Regarding to the multiple connections, I also can't find a method or property to set it. But just came across the GRPC Performance Best Practices doc metioned:

Each gRPC channel uses 0 or more HTTP/2.

It also mentioed Create a separate channel for each area of high load, not sure if one stub can connect to a channel pool?

The commonly used grpc library tonic for rust language supports to create a channel with balance_list. https://github.com/vangork/test-async-grpc/blob/e558d84592a6d90aec8b67389e5a302aabb3e013/test-grpc-rust/src/main.rs#L26-L30. FYI

Answer 6 · 2022-03-21T09:35:21.000Z

Better performance is expected since your example uses a higher concurrency. I must say I do not know how to properly benchmark a gRPC client, I have only ever benchmarked servers using ghz. ghz differentiates between number of CPUs, maximum number of parallel in-flight requests (they call this 'concurrency') and number of connections (I assume this refers to the number of Channels). If we want to benchmark a gRPC client then we probably want to make all of these things configurable, so that we can play around with different values and see what works best.

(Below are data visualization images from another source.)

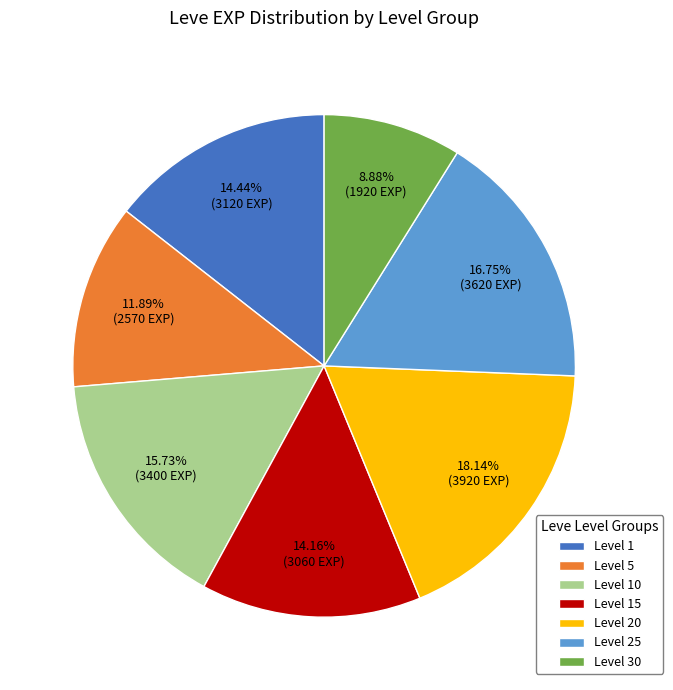

Is there a majority slice in this chart?

No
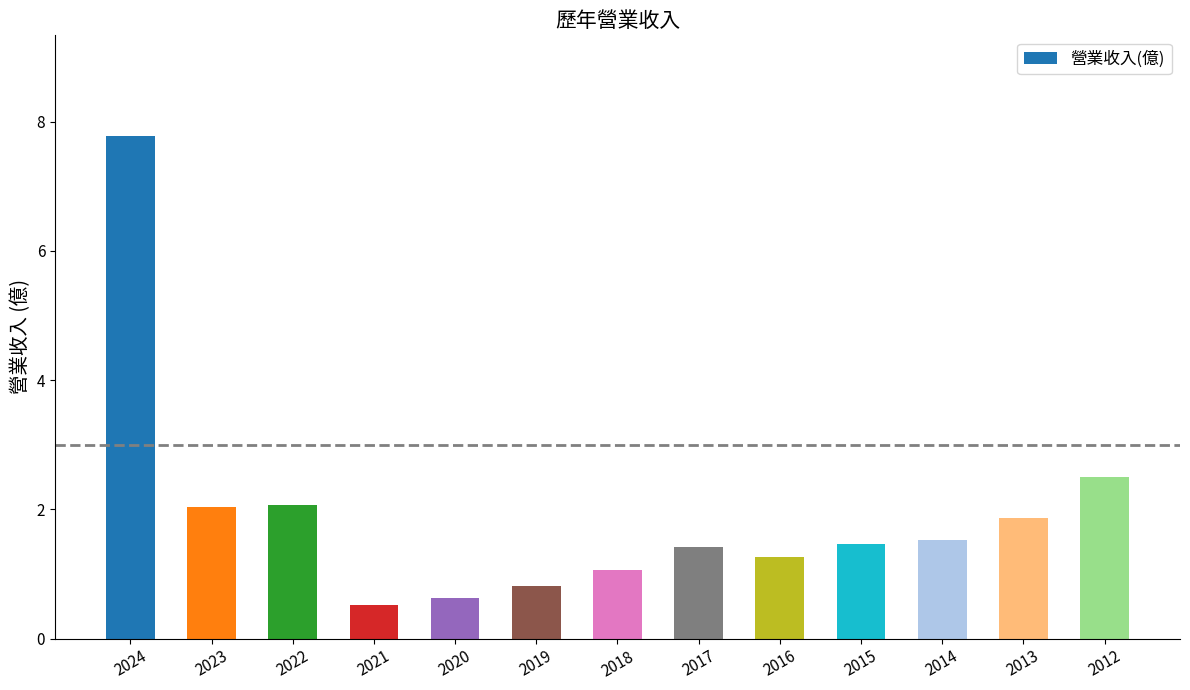

How many bars are there in total?

13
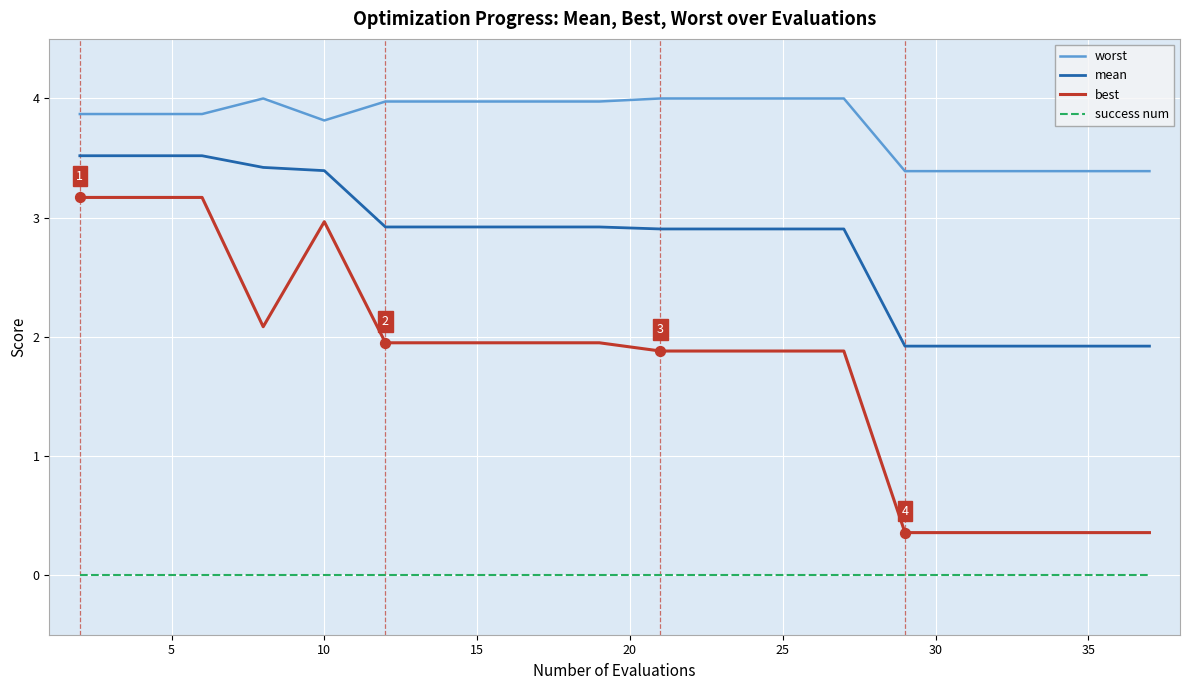

What are all the series names shown in the legend?

worst, mean, best, success num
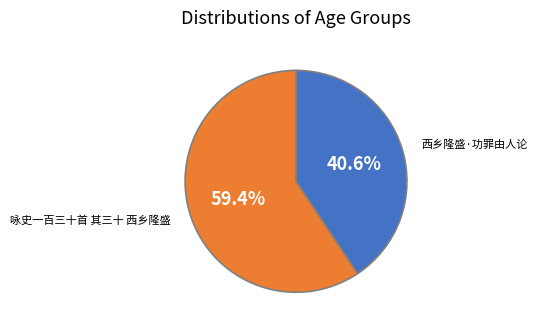

Is there any slice that represents more than half of the pie?

Yes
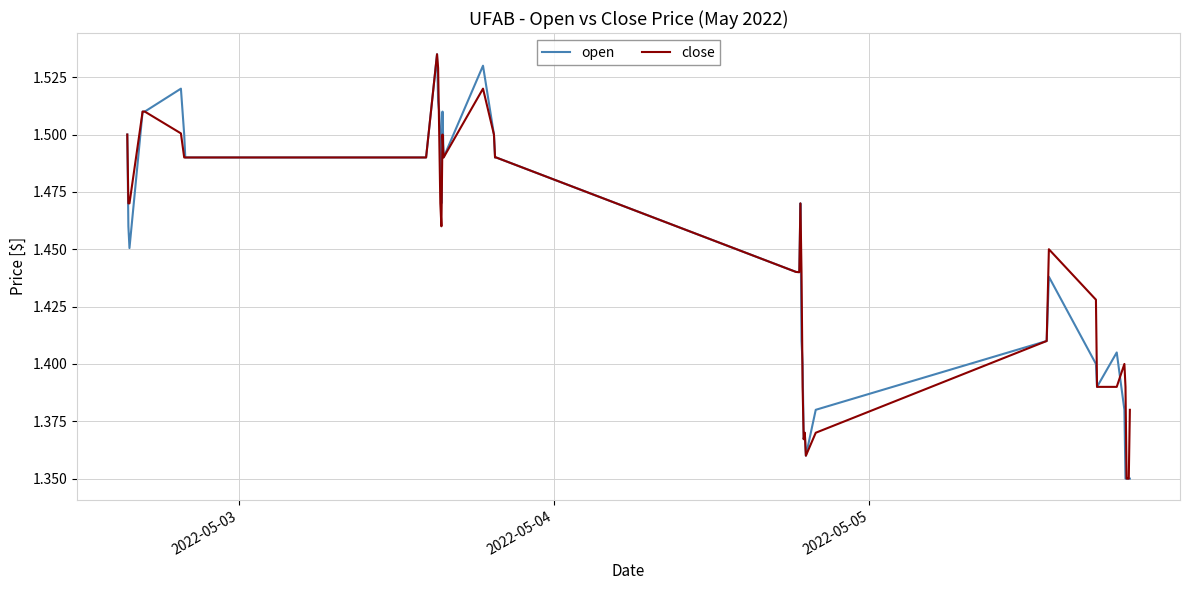

What is the value of the open point at the 39th from the left?

1.4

The Stub is coming from gRPC itself and from what I can see in its implementation it seems thread-safe. In your example there is only one thread that uses the Stub, so no sharing takes place anyways.

Creating a pool of Channels and distributing work among them sounds easy enough. I also found this recommendation in the .NET gRPC library:

Use a pool of gRPC channels, for example, create a list of gRPC channels. Random is used to pick a channel from the list each time a gRPC channel is needed. Using Random randomly distributes calls over multiple connections.
https://docs.microsoft.com/en-us/aspnet/core/grpc/performance?view=aspnetcore-6.0#connection-concurrency

I would personally use a round-robin strategy instead of Random.

I would create one Stub per Channel in such a pool (similar to here), instead of worrying about attaching one Stub to multiple Channels. A Stub is actually rather lightweight, so that shouldn't be an issue.

I think such a channel pool should not be part of asio-grpc seeing that it can be implemented entirely without asio-grpc and seeing that the gRPC team is working on making it unnecessary (see 'side note').

Answer 7 · 2022-03-25T10:15:51.000Z

I have adjusted the example here to create a configurable amount of GrpcContexts and Channels and round-robin distribute work among them. I hope that provides an idea on how to possibly implement it on your side.

Answer 8 · 2022-03-26T12:22:02.000Z

Thanks very much!

Answer 9 · 2022-04-04T17:49:55.000Z

I will close the issue here. If you have more questions or requests then do not hesitate to open another issue :).